2. Banyakin ngobrol dengan calon pembeli

Dan cara membuat calon customer cepat mengerti itu dengan cara ngobrol. Mengapa? Karena ngobrol bakal bikin calon customer “fokus” kepada penjelasan Anda dan Anda fokus pada mereka. Ngobrol personal merupakan alat promosi paling effektif yang tak pernah lekang oleh waktu.

Mengenal Lima Prinsip Chattingan Berujung Closing? Kenapa Tidak!

Cara ini berkaitan dengan Customer Behaviour atau tingkah laku pembeli. Karena pada umumnya orang Indonesia itu senang sekali ngobrol atau selalu aja ada sesi tanya jawab sebelum membeli.

Meskipun semua telah dijelaskan di media promosi seperti Broadcast Promosi, Brosur, Landing page, estalase dll, tetap saja ada yang bertanya. Itu berarti secanggih apapun strategi promosi, atau sistem bisnis Anda, pelanggan memerlukan penjelasan lebih dalam. Mereka lebih suka ngobrol dari hati ke hati. Ini wajar, dengan ngobrol ada perasaan lebih nyaman. Mereka pun dapat memastikan apakah mereka terlayani dengan sempurna atau gak.

Jika Anda dapat mendesain sebuah sistem promosi tanpa harus tanya jawab, itu bagus. Tapi apabila ingin konversi penjualannya lebih besar lagi, Anda harus siap meladeni pertanyaan calon pelanggan. Dan pada umumnya, tiap bisnis besar selalu mempunyai bagian customer service untuk meladeni tanya jawab dengan calon customer atau pelanggannya.

Mengenal Lima Prinsip Chattingan Berujung Closing? Kenapa Tidak!
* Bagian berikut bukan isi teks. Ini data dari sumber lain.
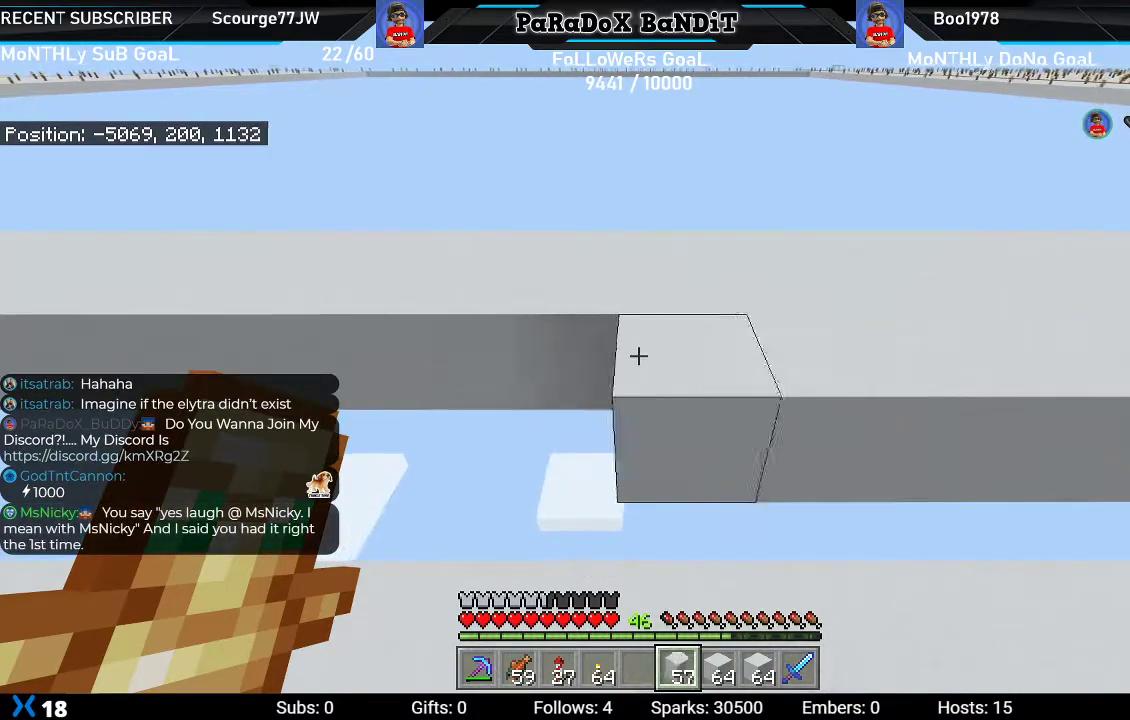
{"buttons": ["L2"], "left_stick": "left", "right_stick": "center", "events": []}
3. Pahami cara berkomunikasi dengan calon konsumen

Sifat manusia itu macam-macam. Jadi sifat pembeli juga macam-macam. Karena sifatnya bermacam-macam maka cara menghandlenya juga bermacam-macam. Kita engga dapat memperlakukan seluruh konsumen itu sama. Beda tipe, beda perlakuannya.
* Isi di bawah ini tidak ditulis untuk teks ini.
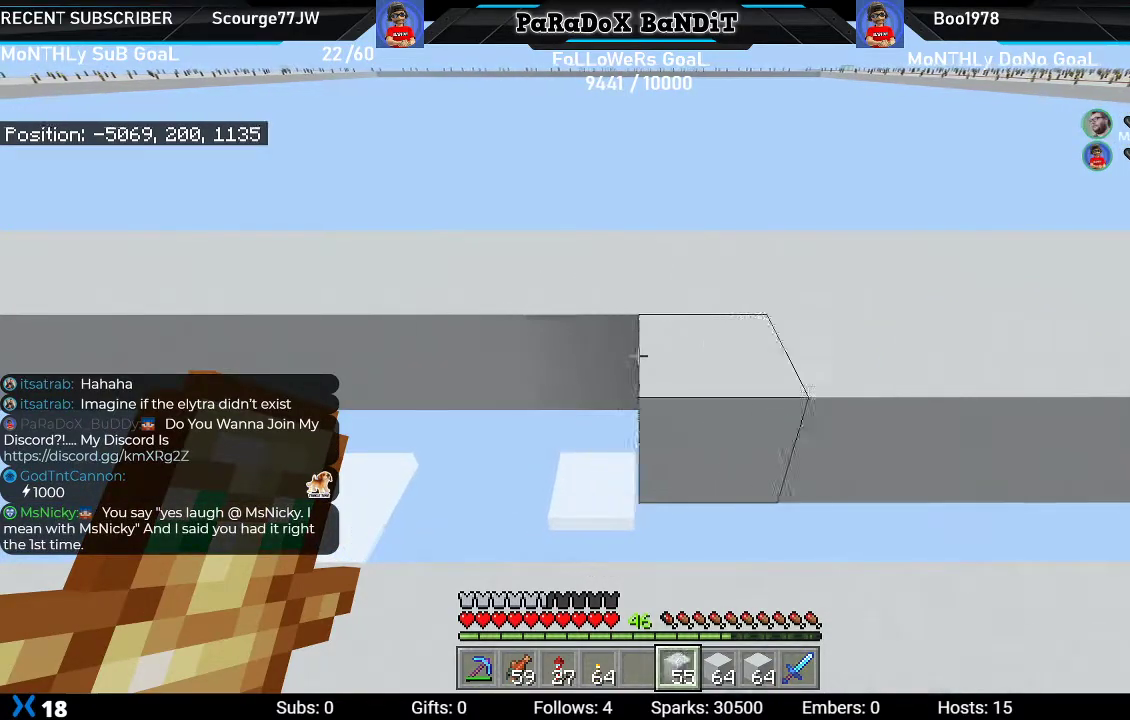
{"buttons": ["L2"], "left_stick": "left", "right_stick": "center", "events": []}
Ada empat sifat dasar manusia yaitu koleris, melankolis, plegmatis, dan sanguinis. Untuk perlakuan keempat sifat dasar tersebut masing-masing berbeda. Dan inilah yang mesti kita pelajari. Sebab cara berkomunikasi dengan pembeli berdasarkan pendekatan sifat dasar manusia ini, akan menjadikan komunikasinya lebih efektif dengan mereka. Apabila komunikasinya effektif, maka akan kian mudah jualannya. Pelajari sifat dasar manusia dan cara berkomunikasinya di link atas.

4. Meyakinkan pembeli

Waktu kita promosi, dan mereka mulai bertanya-tanya. Sebenarnya saat itulah besar kemungkinan Anda buat closing. Calon customer yang merespon promosi Anda perlu diyakinkan meskipun mereka telah yakin. Nah, buat meyakinkan calon pelanggan, Anda kudu jalankan empat hal berikut :

Mengenal Lima Prinsip Chattingan Berujung Closing? Kenapa Tidak!

Pertama, jelaskan penawaran kita dengan kalimat sederhana

Mereka bertanya bisa jadi karena mereka belum paham. Dan mereka belum paham, bisa jadi karena materi promosi kita itu rumit untuk mereka. Disaat seperti ini, maka jelaskanlah penawaran kita dengan kalimat sesederhana mungkin. Calon pembeli engga ingin tahu semuanya. Mereka hanya ingin mengetahui yang mereka ingin ketahui aja.

Kedua, fokus mencari NWP calon konsumen

Bila kita dapat tahu apa yang calon customer butuhkan, inginkan, dan apa masalah mereka (Needs, Wants, Problem = NWP) maka kita bisa melakukan pendekatan terhadap mereka dengan lebih baik lagi.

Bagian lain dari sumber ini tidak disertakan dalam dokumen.